Manam : souvenirs doux et douloureux

Sorti en librairie aujourd’hui, le premier roman de la journaliste Rima Elkouri, Manam, traite du génocide arménien de 1915 avec une sensibilité épatante et la plume la plus délicate qui soit.

Le récit est celui de Léa, une enseignante québécoise d’origine arménienne bouleversée par le décès de sa grand-mère centenaire. La femme d’une trentaine d’années est ainsi en quête des souvenirs que son aïeule préférait taire. Elle nous entraîne dans les rues sinueuses de la Turquie afin de découvrir les horreurs et les délices qui se sont jadis tenus en ces lieux.

L’auteure, qui est chroniqueuse à La Presse, a écrit ces quelque 200 pages en se basant sur des souvenirs familiaux, mais aussi sur la mémoire collective du peuple arménien. « Certains personnages du livre sont inspirés de gens de ma famille », explique Rima Elkouri lors d’une entrevue avec le Montréal Campus. L’histoire est « inspirée d’un voyage que j’ai moi-même fait [alors que j’étais] sur les traces du village que ma famille a dû quitter en 1915 », ajoute-t-elle. La couverture du livre arbore d’ailleurs une photo de l’ascendance de l’auteure, sur laquelle on peut voir son arrière-grand-mère avec sa fille et sa belle-fille, toutes survivantes du génocide. C’est cette photo qui a originellement incité la journaliste à écrire sur ce passé familial.

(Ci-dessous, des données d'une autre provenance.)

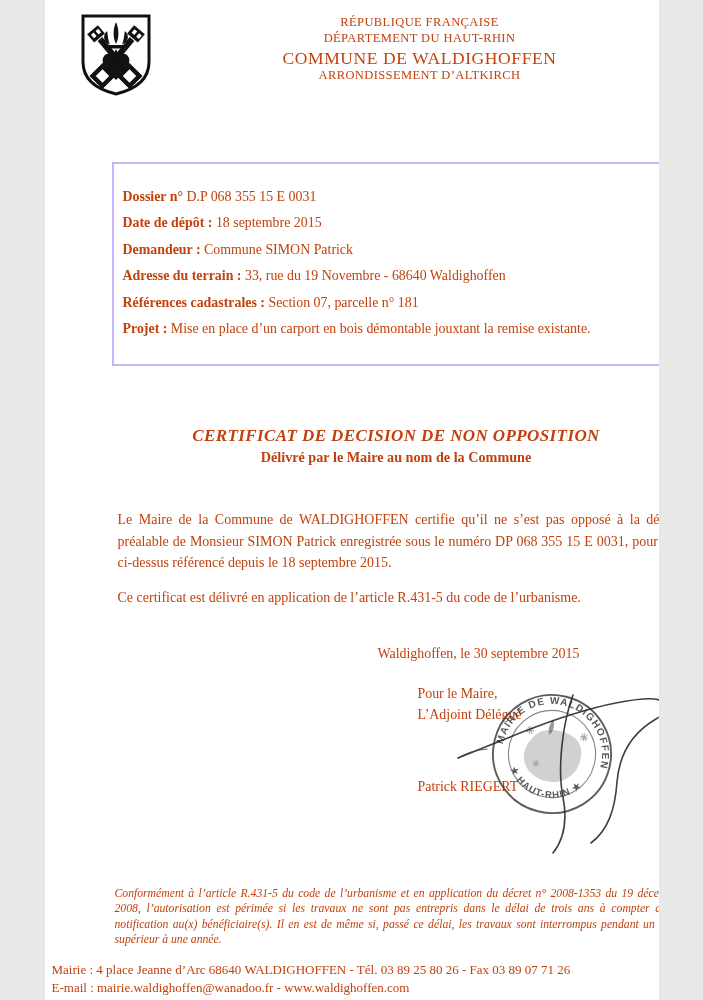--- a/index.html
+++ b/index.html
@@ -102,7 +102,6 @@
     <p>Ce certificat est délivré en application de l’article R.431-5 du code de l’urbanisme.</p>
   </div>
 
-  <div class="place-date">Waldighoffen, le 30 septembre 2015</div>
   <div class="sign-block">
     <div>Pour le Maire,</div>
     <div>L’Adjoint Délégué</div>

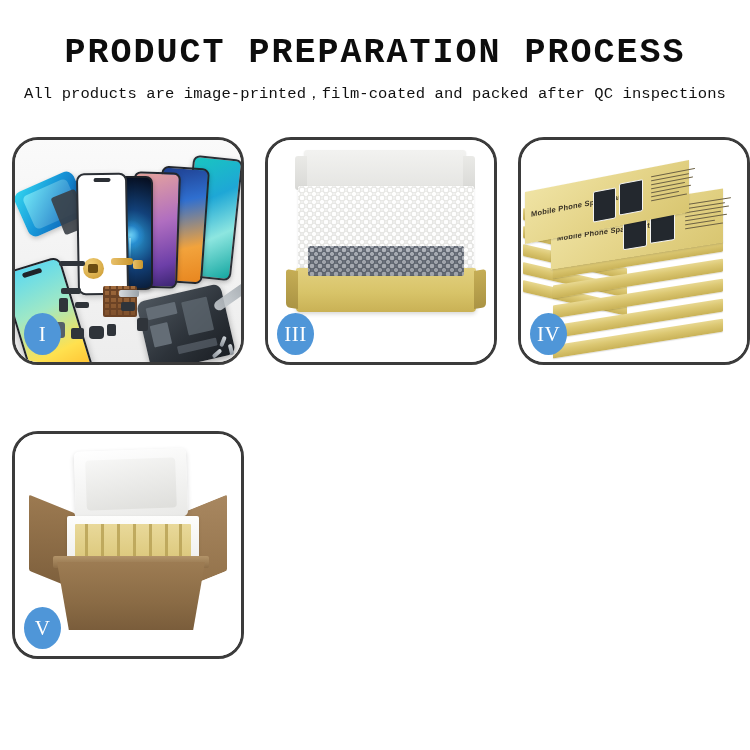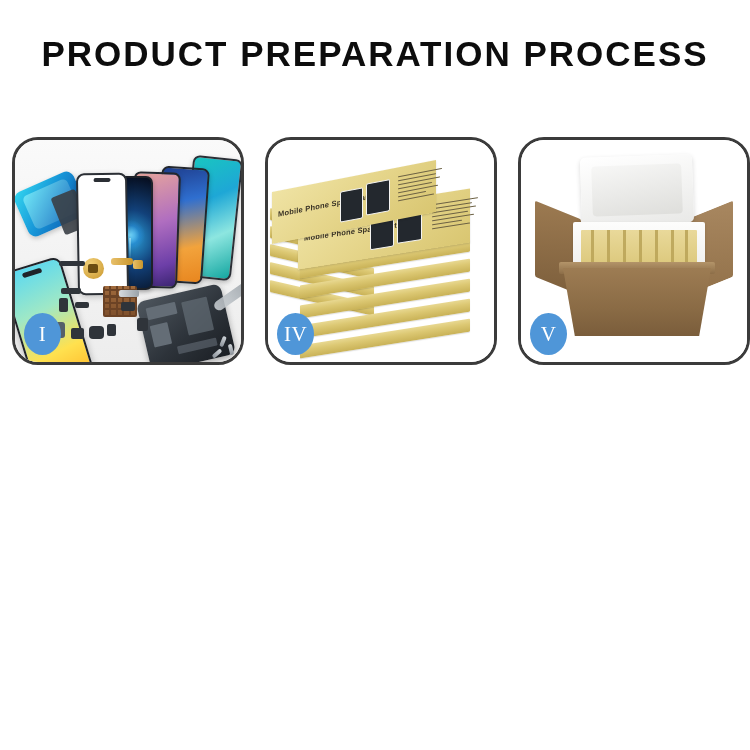--- a/index.html
+++ b/index.html
@@ -11,7 +11,7 @@
   .page{width:750px;height:750px;position:relative;}
 
   
-  .header{text-align:center;padding-top:36px;}
+  .header{text-align:center;padding-top:36px;font-family:Liberation Mono, monospace;}
   .title{
     font-size:35px;font-weight:700;color:#0d0d0d;
     letter-spacing:2.0px;line-height:1;white-space:nowrap;

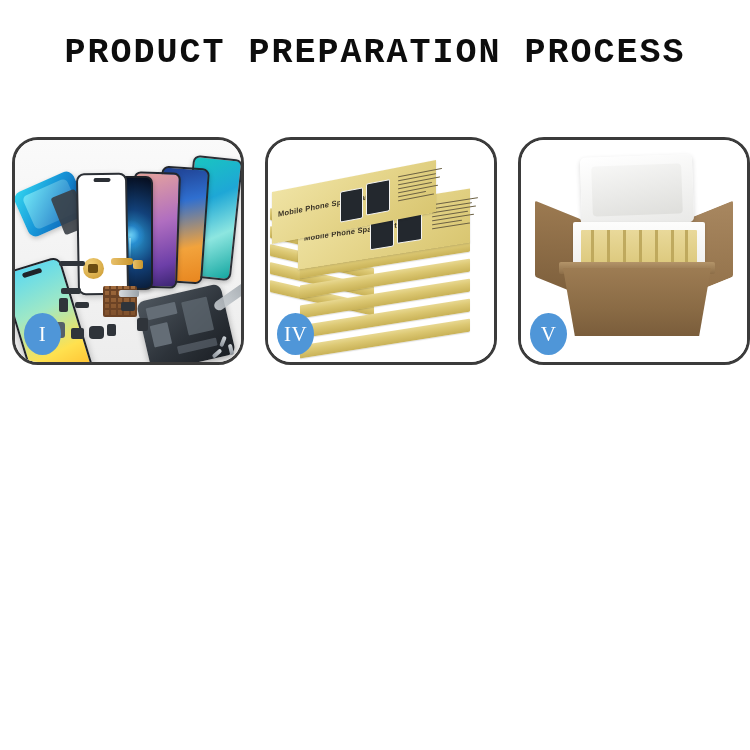--- a/index.html
+++ b/index.html
@@ -239,6 +239,7 @@
 
   <div class="header">
     <div class="title">PRODUCT PREPARATION PROCESS</div>
+    <div class="subtitle">All products are image-printed，film-coated and packed after QC inspections</div>
   </div>
 
   <div class="grid">

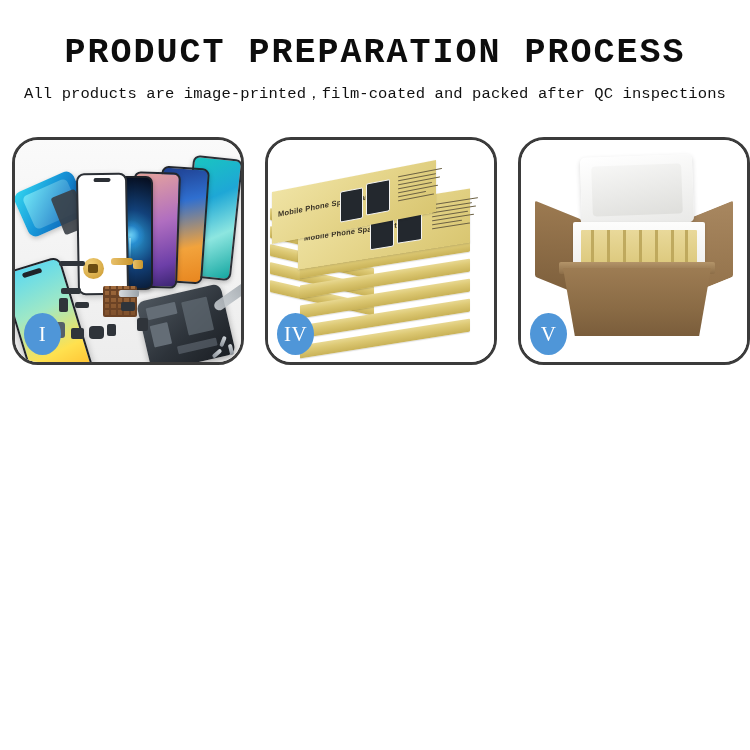--- a/index.html
+++ b/index.html
@@ -295,6 +295,18 @@
     </div>
 
 
+    <div class="panel">
+      <div class="stage p3">
+        <div class="lid-back"></div>
+        <div class="foam"></div>
+        <div class="tray">
+          <div class="tray-inner"></div>
+          <div class="tray-lft"></div>
+          <div class="tray-rgt"></div>
+        </div>
+      </div>
+      <div class="badge">III</div>
+    </div>
 
     <div class="panel">
       <div class="stage p4">

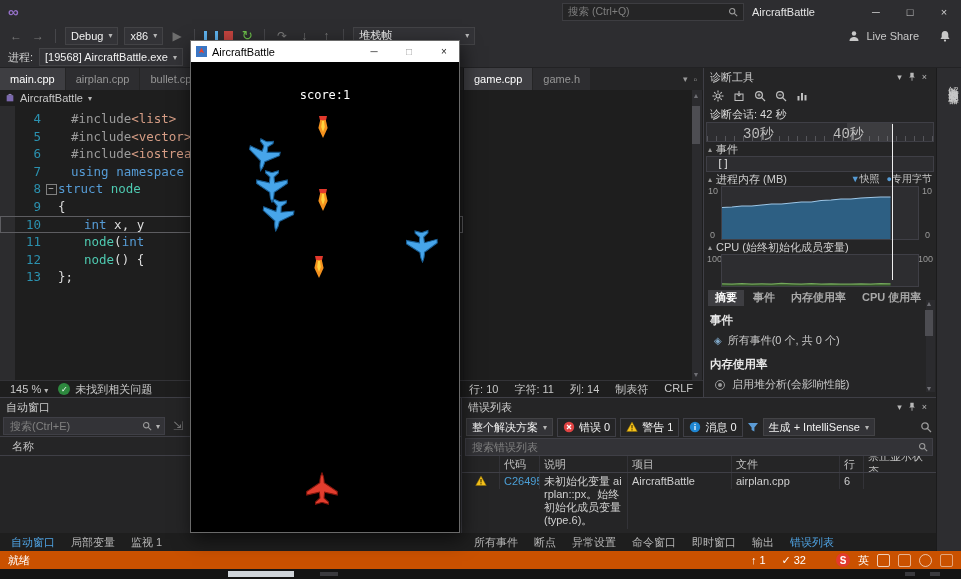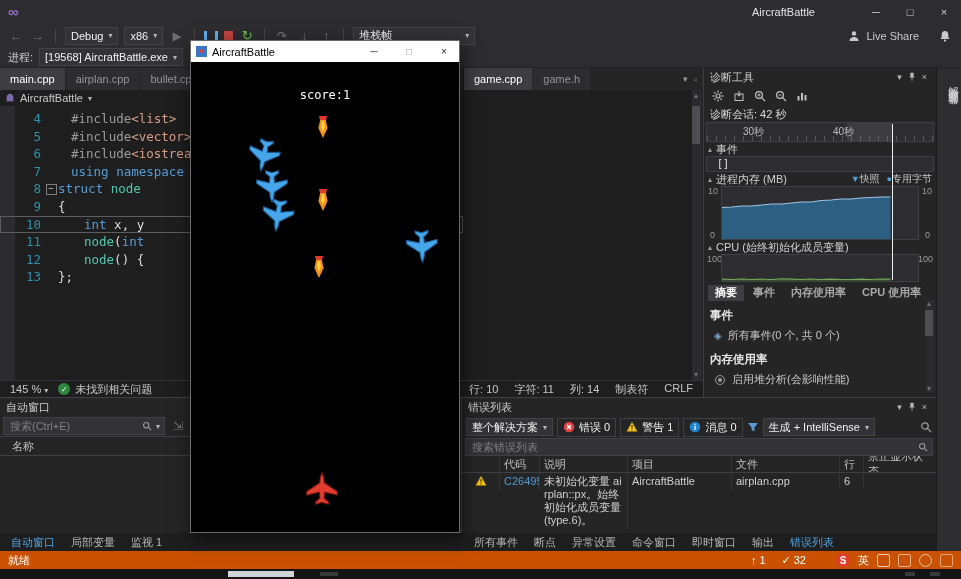--- a/index.html
+++ b/index.html
@@ -169,6 +169,13 @@
 
   <div id="titlebar" class="a">
     <span class="vs-logo">∞</span>
+    <div id="qsearch">
+      <span class="ph">搜索 (Ctrl+Q)</span>
+      <svg class="ic" viewBox="0 0 12 12" style="width:10px;height:10px;color:#9a9a9a">
+          <circle cx="5" cy="5" r="3.2" fill="none" stroke="currentColor" stroke-width="1.3"></circle>
+          <line x1="7.6" y1="7.6" x2="11" y2="11" stroke="currentColor" stroke-width="1.3"></line>
+        </svg>
+    </div>
     <span id="win-title">AircraftBattle</span>
     <div id="win-controls">
       <span class="wc">─</span>

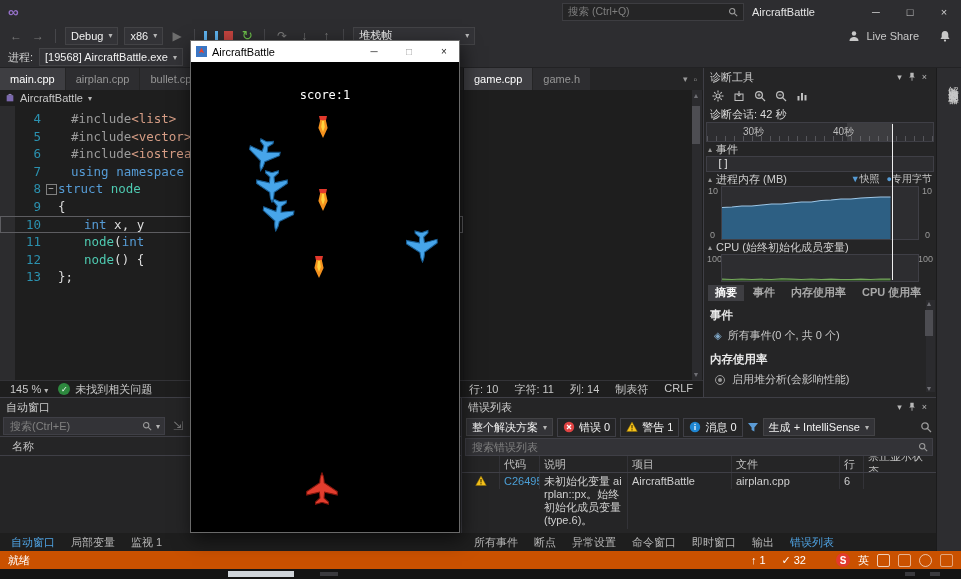--- a/index.html
+++ b/index.html
@@ -79,7 +79,7 @@
   #diag-timeline{position:relative;height:20px;margin:0 2px;background:#2d2d30;border:1px solid #3f3f46;box-sizing:border-box;
     background-image:repeating-linear-gradient(90deg,#55555a 0 1px,transparent 1px 9px);
     background-size:100% 5px;background-position:bottom;background-repeat:no-repeat;}
-  .tl-label{position:absolute;top:2px;font-size:10px;color:#bdbdbd;}
+  .tl-label{position:absolute;top:2px;font-size:14px;color:#bdbdbd;font-family:Liberation Mono, monospace;}
   .tl-sel{position:absolute;left:140px;width:46px;top:0;bottom:0;background:rgba(255,255,255,.08);}
   .dsec{height:14px;display:flex;align-items:center;gap:4px;padding:0 4px;color:#cfcfcf;}
   .dsec .tri{font-size:8px;color:#9a9a9a;}

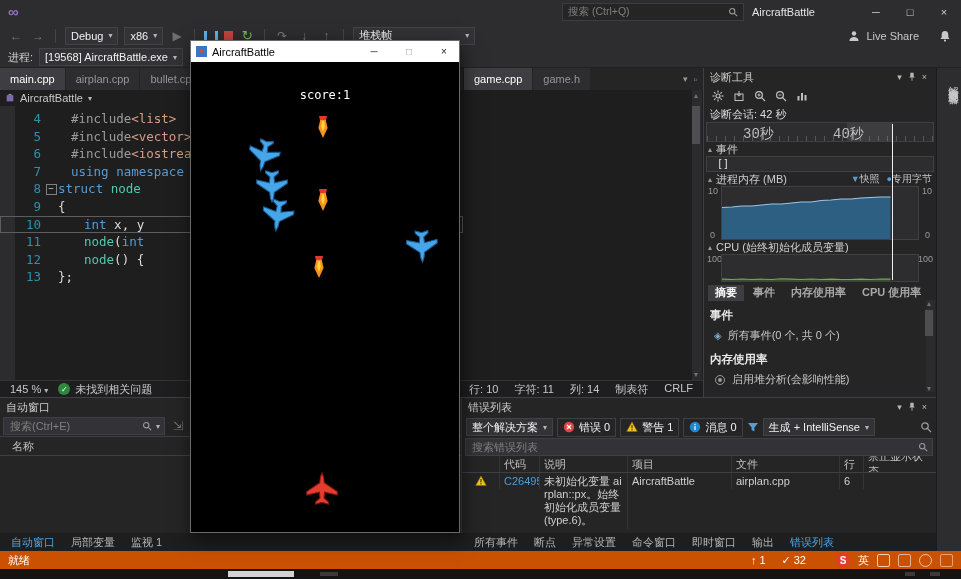--- a/index.html
+++ b/index.html
@@ -424,7 +424,7 @@
       <span class="tri">▴</span>
       <span>CPU (始终初始化成员变量)</span>
     </div>
-    <div class="chart-wrap" style="height:28px">
+    <div class="chart-wrap" style="height:33px">
       <span class="ax" style="left:1px;top:0">100</span>
       <span class="ax" style="right:1px;top:0">100</span>
       <div class="chart-area">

En plus des passages authentiques approchant d’une autofiction, le récit est narré à la première personne, créant un sentiment d’intimité avec la protagoniste. Il y a aussi quelques expressions arabes qui immergent davantage le lecteur dans la culture du pays où l’histoire se déroule. D’ailleurs, Rima Elkouri réussit d’une main de maître à faire vivre des émotions à ses lecteurs et lectrices, qu’il s’agisse de dégoût, de colère, de tristesse ou bien d’empathie. Des moments aussi bien révoltants que touchants tapissent l’entièreté de l’oeuvre et nous permettent de comprendre un peu mieux la réalité de certains immigrants. 

Nommer les souvenirs

Ce qui est le plus remarquable de ce premier roman est la manière dont le silence est raconté. Un mutisme qui a duré des décennies et qui perdure encore puisque la Turquie nie ses crimes. « C’est un sentiment étrange de mettre des mots sur le silence », explique Rima Elkouri, qui a pourtant réussi avec brio à exprimer ce qui ne se dit pas. Le génocide « était une question enfouie dans le silence. Les réfugiés pensent à l’avenir, à leurs enfants. Regarder en arrière, on ne perd pas de temps avec ça. On ne m’a jamais transmis cette mémoire-là jusqu’à ce je fasse mes recherches moi-même », souligne celle qui a passé cinq étés à travailler cette histoire.

La tâche la plus ardue pour l’auteure a d’ailleurs été de se dissocier de ses réflexes journalistiques. « Le cerveau de la journaliste et le cerveau de l’écrivaine, c’est deux cerveaux différents. […] Au lieu d’avoir tes antennes tournées vers l’extérieur, tu es plutôt tournée vers l’intérieur », précise la titulaire d’une maîtrise en littérature comparée de l’Université de Montréal. Sa plume journalistique transparaît toutefois à travers son roman par le biais de références très pointues qui proviennent d’entrevues avec des survivants et des survivantes réalisées lors d’un voyage au Moyen-Orient.

Manam, bien qu’étant une fiction, possède des thématiques semblables au premier livre de l’auteure sorti en 2014, le recueil Pas envie d’être arabe: chroniques et reportages, 2000-2014, dont le titre est plutôt éloquent. 

Malgré le sujet délicat, Rima Elkouri a écrit une oeuvre qu’il fait bon de lire grâce à la tendresse qui se trouve dans chacun des chapitres. Un premier roman qui marie douceur et souffrance habilement et dont on retient surtout l’espoir.